▸ SET OF TASKS
a) Retype the part of the telecom conference article starting at "Speaking at the" and ending at "of their strategy.".
b) Write what comes next in the article on Ahuja's telecom conference talk, picking up after its final sentence.

Speaking at the TM Forum’s Management World conference in Nice on Tuesday morning, Ahuja said that operators need to address the opportunities provided by the new way information and entertainment is accessed and distributed. But, he warned, failure to do so would result in several operators becoming either bit pipes, or losing market value altogether.

 “We need to plan for post-print media life and work out how to deliver digital content. We are still delivering digital content in a linear way, and we need to be thinking of a different way,” he said. “We have to figure out how we are going to monetise this infrastructure to deliver this digital content.”

Ahuja said that telcos must reduce cost rapidly, even if that can’t be the whole scope of their strategy.

“Cost reduction is an absolute imperative, and I understand that shouldn’t be the sole strategic priority, but  companies that don’t retool themselves will find themselves going out of business. Several telcos will become dumb pipes and go back to what we have seen before,” he added.

The OSS/BSS Opportunity

Ahuja said telcos need to take the take the real-time information and infrastructure that telcos have, the billing, authentication, location info, and monetise that.

[Stored data entries]

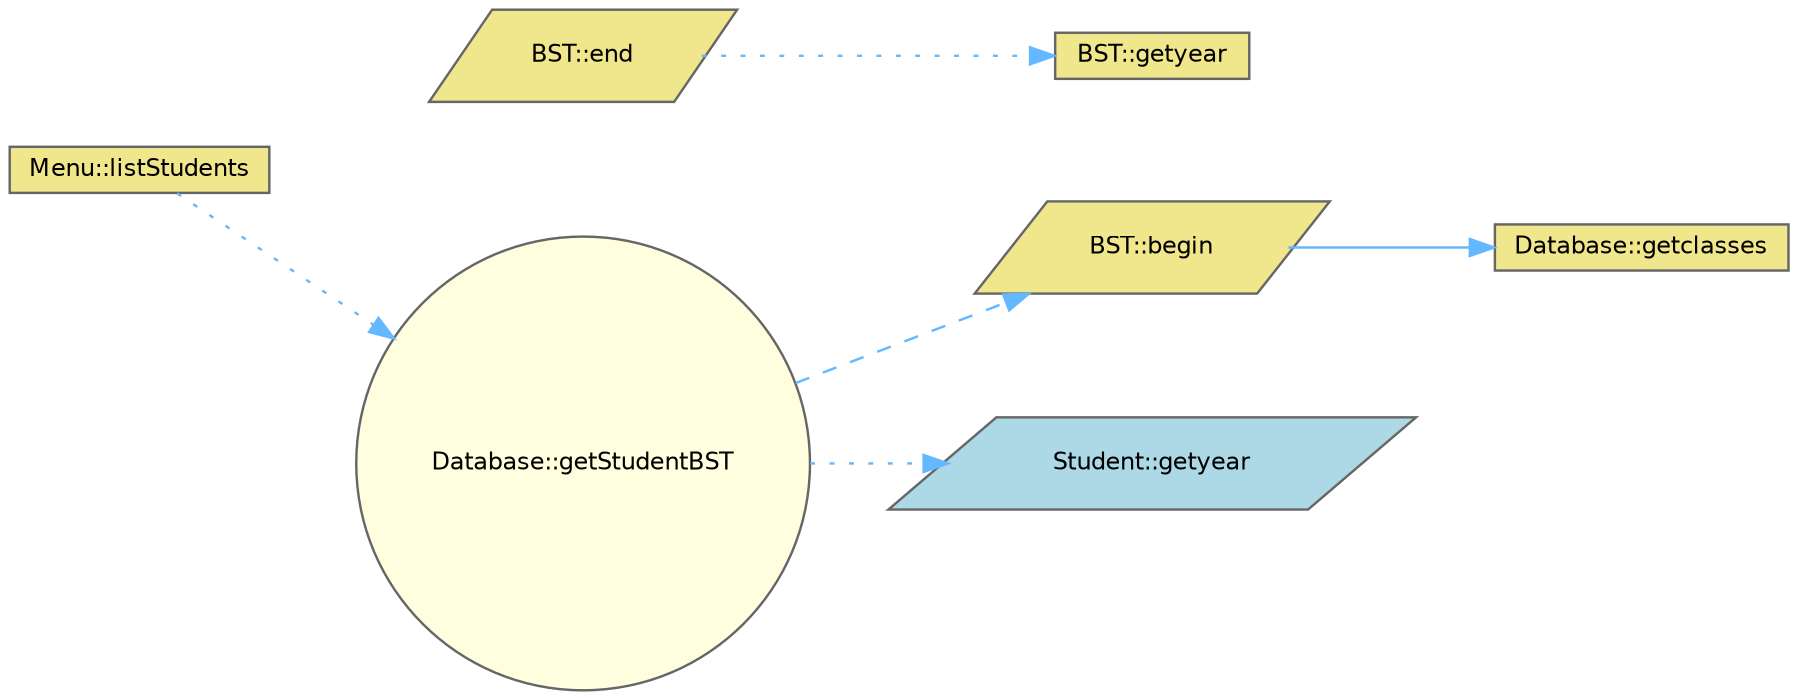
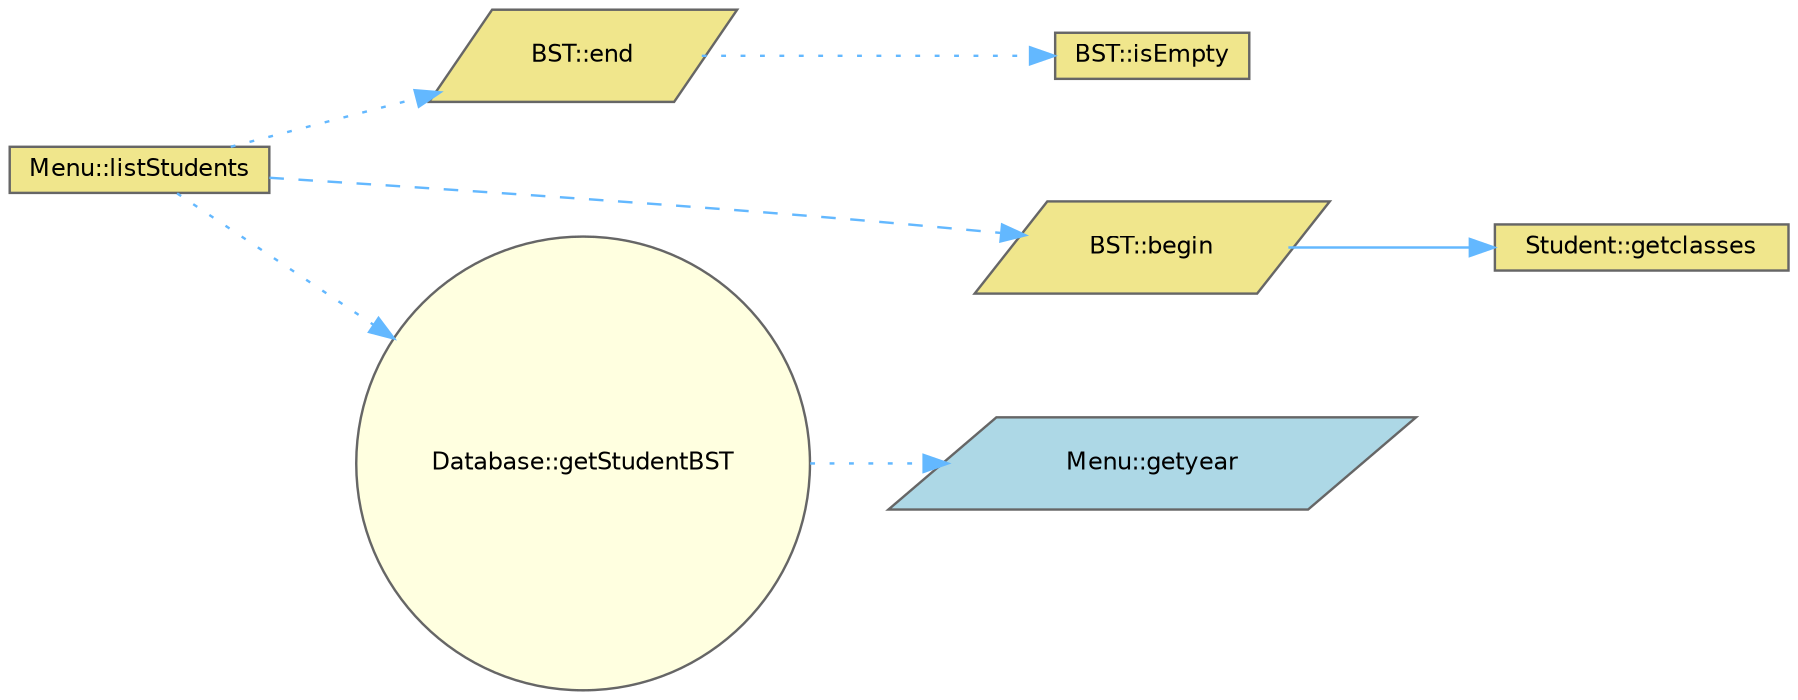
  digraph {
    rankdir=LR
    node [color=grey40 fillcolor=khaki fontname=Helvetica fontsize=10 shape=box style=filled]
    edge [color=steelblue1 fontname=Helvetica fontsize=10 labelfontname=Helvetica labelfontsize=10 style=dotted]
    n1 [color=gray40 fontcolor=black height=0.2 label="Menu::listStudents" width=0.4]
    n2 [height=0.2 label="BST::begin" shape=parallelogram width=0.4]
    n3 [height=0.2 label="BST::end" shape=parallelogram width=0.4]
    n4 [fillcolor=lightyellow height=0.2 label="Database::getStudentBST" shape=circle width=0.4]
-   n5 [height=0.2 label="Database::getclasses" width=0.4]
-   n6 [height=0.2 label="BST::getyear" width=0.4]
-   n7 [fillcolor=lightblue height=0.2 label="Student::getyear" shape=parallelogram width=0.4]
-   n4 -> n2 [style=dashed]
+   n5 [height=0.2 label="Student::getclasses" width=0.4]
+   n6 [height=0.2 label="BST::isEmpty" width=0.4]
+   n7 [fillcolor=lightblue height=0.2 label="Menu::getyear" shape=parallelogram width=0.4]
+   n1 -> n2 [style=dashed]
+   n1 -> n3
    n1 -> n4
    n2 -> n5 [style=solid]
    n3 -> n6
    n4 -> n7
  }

▸ EXPECTED RESULTS
a)
Speaking at the TM Forum’s Management World conference in Nice on Tuesday morning, Ahuja said that operators need to address the opportunities provided by the new way information and entertainment is accessed and distributed. But, he warned, failure to do so would result in several operators becoming either bit pipes, or losing market value altogether.

 “We need to plan for post-print media life and work out how to deliver digital content. We are still delivering digital content in a linear way, and we need to be thinking of a different way,” he said. “We have to figure out how we are going to monetise this infrastructure to deliver this digital content.”

Ahuja said that telcos must reduce cost rapidly, even if that can’t be the whole scope of their strategy.

b)
“It’s not that telco infrastructure providers don’t see that, the challenge is it requires a complete transformation of their business model and that is very hard for successful businesses to go through. No company has truly succeeded in making that transformation of the business model happen,” he said.

“What we in telcos have failed to do is take the data and truly turn that into business insight  – and then transformed it into services our customers need and demand. That’s where we as an industry are lacking, that’s where we as OSS/BSS systems providers have tremendous opportunity,” he said.

Keith Willets, Chairman of the TM Forum, said that the two-sided Telco2.0 business model is not a new idea, but that the challenge is in making it happen.

“The hard bit is taking the powerpoint slide and turning it into operational, technical and business reality. A lot of thinking is needed on where you differentiate and where you standardise,” he said. “There are areas where we can look for standardisation, in how content flows around at very low unit cost, in enabling advertising. Because this can’t add cost, it has to make money.”

Simon Torrance, CEO of the Telco 2.0 initiative, said that the time is ripe for the telco industry to seek investment, as it is seen as a defensive sector during a recession.

But it will require organisational change at all levels, he said, to align with the new business models.

“Often the metrics that drive activity within service providers are not aligned with the new business opportunity you are trying to create,” he said.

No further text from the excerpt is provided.